--- EXTRACT TO READ Enclosed Below ---

Impossible Foods: Creating Plant-Based Alternatives to Meat | Singapore, Hong Kong, USA, Macau

Summary

Impossible Foods is creating plant-based replacements for meat products that are more sustainable and help displace market demand for meat products. By replacing animal products, consumers have enormous power to spare land for biodiversity and carbon capture, halt greenhouse gas emissions at the source, and alleviate demand on fresh water needed for healthy ecosystems.

Launched in 2016, Impossible Burgers are now served in more than 17,000 restaurants, including traditional fast food outlets like White Castle and Burger King. Their burgers have had proven successful in appealing to non-vegetarians, by converting them to Impossible Foods’ plant-based meat alternatives. For example, priced at only one dollar more than the Burger King Whopper, the Impossible Burger has the potential to replace meat products and cut greenhouse gas emissions in the process.

Key Facts

  • In 2018, Impossible Burger sales spared the equivalent of 81,000 tonnes of greenhouse gas emissions and 900 million gallons of water.
  • Compared to a traditional beef burger, the Impossible Burger requires 96% less land (viable habitat), 87% less fresh water, while generating 89% fewer greenhouse gas emissions.
  • The Impossible Burger is appealing to more non-vegetarians than ever before – in 2016, the percentage of non-vegetarians who ordered their burger rose from 75% to 90%.

The Problem

Impossible Foods

To achieve the United Nations Sustainable Development Goals, the global food system must undergo transformative change to maintain Earth’s ecosystems. Currently, farmed animal production occupies 30% - 50% of the ice-free land on Earth, at great expense to natural habitats and potential carbon sequestration. The livestock sector generates at least a seventh of global greenhouse gas emissions and requires about one-third of all freshwater.

--- End of Enclosed EXTRACT TO READ ---
--- GIVEN DATA Enclosed Below ---

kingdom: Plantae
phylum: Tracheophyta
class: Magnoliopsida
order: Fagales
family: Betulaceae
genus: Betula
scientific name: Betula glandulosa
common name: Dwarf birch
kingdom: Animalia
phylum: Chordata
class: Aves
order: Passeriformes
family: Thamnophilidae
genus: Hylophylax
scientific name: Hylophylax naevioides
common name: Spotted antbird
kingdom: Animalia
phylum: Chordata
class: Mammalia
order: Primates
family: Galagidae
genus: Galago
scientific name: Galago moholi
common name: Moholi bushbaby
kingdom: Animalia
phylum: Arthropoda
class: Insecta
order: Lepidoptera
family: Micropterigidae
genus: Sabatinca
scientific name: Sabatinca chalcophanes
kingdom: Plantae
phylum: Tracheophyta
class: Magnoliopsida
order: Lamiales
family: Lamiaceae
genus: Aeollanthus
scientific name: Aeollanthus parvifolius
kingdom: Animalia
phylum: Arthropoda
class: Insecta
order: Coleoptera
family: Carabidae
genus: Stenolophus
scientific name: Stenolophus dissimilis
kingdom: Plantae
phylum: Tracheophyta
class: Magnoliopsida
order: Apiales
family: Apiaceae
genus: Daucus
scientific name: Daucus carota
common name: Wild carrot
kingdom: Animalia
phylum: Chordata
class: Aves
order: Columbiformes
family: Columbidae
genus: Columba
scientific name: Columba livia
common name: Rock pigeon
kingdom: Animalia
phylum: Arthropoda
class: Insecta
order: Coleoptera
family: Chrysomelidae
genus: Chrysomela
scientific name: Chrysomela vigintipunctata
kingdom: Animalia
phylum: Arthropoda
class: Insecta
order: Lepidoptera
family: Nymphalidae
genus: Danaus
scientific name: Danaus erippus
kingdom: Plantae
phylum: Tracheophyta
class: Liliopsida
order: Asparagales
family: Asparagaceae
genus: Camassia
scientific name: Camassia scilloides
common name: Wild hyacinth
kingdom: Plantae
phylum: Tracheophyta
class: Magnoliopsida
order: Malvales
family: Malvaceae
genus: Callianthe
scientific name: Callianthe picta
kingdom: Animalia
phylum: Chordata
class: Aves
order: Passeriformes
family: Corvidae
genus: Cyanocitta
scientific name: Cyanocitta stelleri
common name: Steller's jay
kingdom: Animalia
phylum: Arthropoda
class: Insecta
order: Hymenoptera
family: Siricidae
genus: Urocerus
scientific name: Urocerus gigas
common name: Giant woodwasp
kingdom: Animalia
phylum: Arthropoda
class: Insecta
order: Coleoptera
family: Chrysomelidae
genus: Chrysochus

--- End of Enclosed GIVEN DATA ---

▶ [EXERCISE REQUIREMENTS]:
1 – List every place named in the title line of the Impossible Foods profile.
2 – Transcribe the Impossible Foods profile word for word, starting at "To achieve the" and running down to "of all freshwater.".
The rows have no connection to the Impossible Foods profile.

▶ [RESPONSES BY ITEM NUMBER]:
1 – Singapore, Hong Kong, USA, Macau

2 –
To achieve the United Nations Sustainable Development Goals, the global food system must undergo transformative change to maintain Earth’s ecosystems. Currently, farmed animal production occupies 30% - 50% of the ice-free land on Earth, at great expense to natural habitats and potential carbon sequestration. The livestock sector generates at least a seventh of global greenhouse gas emissions and requires about one-third of all freshwater.